Two-year results presented at ASCO from a Phase 1 data set showed an overall response rate of 27.5 percent and median duration of response of 18 months for the Phase 2 dose of 1,200mg given every two weeks in 40 NSCLC patients whose cancer progressed after first-line treatment with standard-of-care therapies, excluding immunotherapy. Median overall survival in PD-L1-positive (1 percent or higher) NSCLC was 21.7 months and six of seven patients with high PD-L1 expression (80 percent or higher) were alive at two years.

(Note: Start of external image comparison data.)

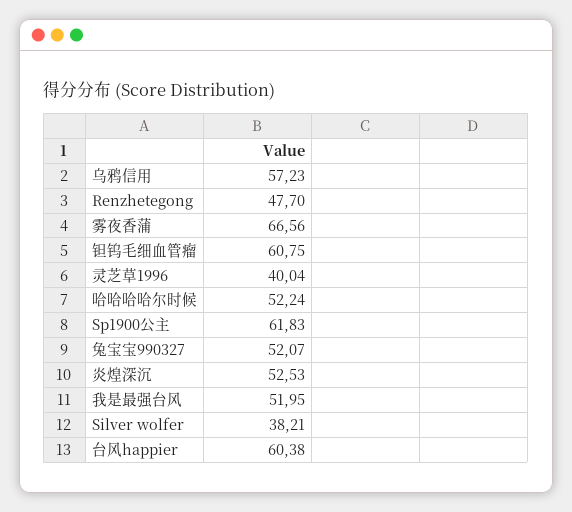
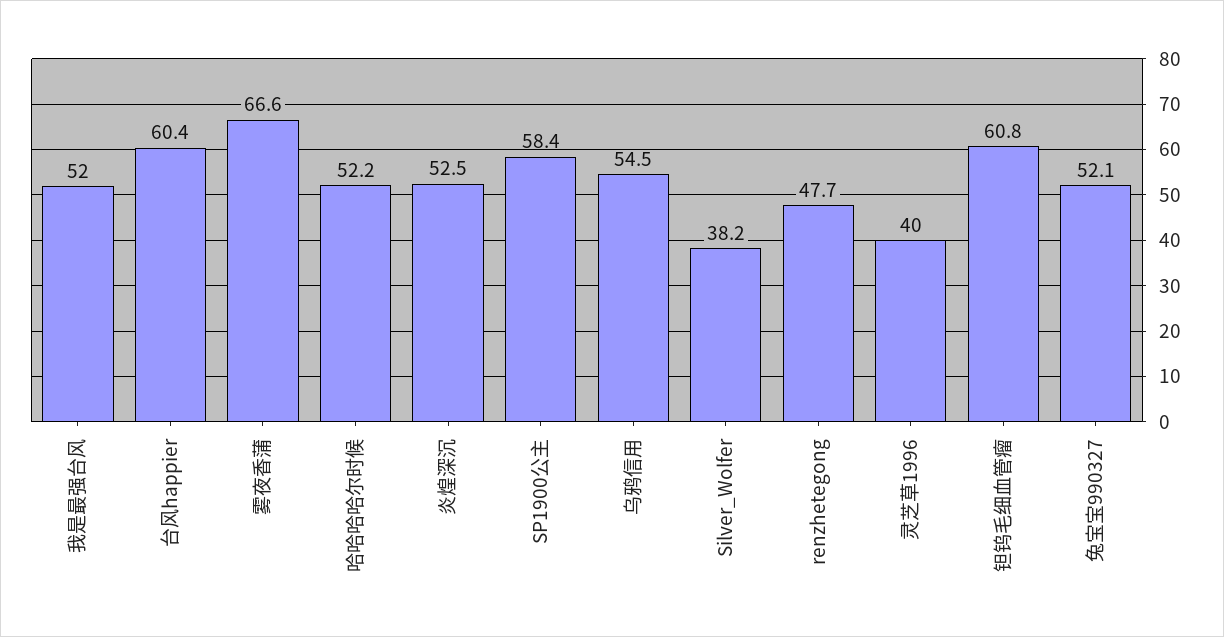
  {
-   "乌鸦信用": 57.23,
+   "乌鸦信用": 54.5,
    "Renzhetegong": 47.7,
    "雾夜香蒲": 66.56,
    "钽钨毛细血管瘤": 60.75,
    "灵芝草1996": 40.04,
    "哈哈哈哈尔时候": 52.24,
-   "Sp1900公主": 61.83,
+   "Sp1900公主": 58.4,
    "兔宝宝990327": 52.07,
    "炎煌深沉": 52.53,
    "我是最强台风": 51.95,
    "Silver wolfer": 38.21,
    "台风happier": 60.38
  }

The third layer of GSK’s IO strategy is the company’s other novel agents, including the ICOS agonist, which is the most advanced immuno-oncology agent developed internally at GSK, Hoos noted.

ICOS “is an agonist receptor on T-cells, but if you bind that with an antibody that signals to that receptor you can make those T-cells grow and you can basically grow an army of cells that can kill tumor cells. ICOS has moved into Phase III now [in head and neck cancer] in December last year and that study is open and accruing patients. And we’re building the story of ICOS further by looking at other diseases, like non-small cell lung cancer, bladder cancer, cervical cancer and others,” Hoos continued.

The ICOS agonist is being tested in an ongoing 500-patient first-in-human study across tumor types and GSK will present results in tumors beyond head and neck cancer at medical meetings as the data mature. “And maybe, if we have more proof-of-concept in other diseases, I would expect we should be able to start other larger trials on the basis of that,” Hoos said. “I think for ICOS the story is really just unfolding, there’s a lot more to be expected.”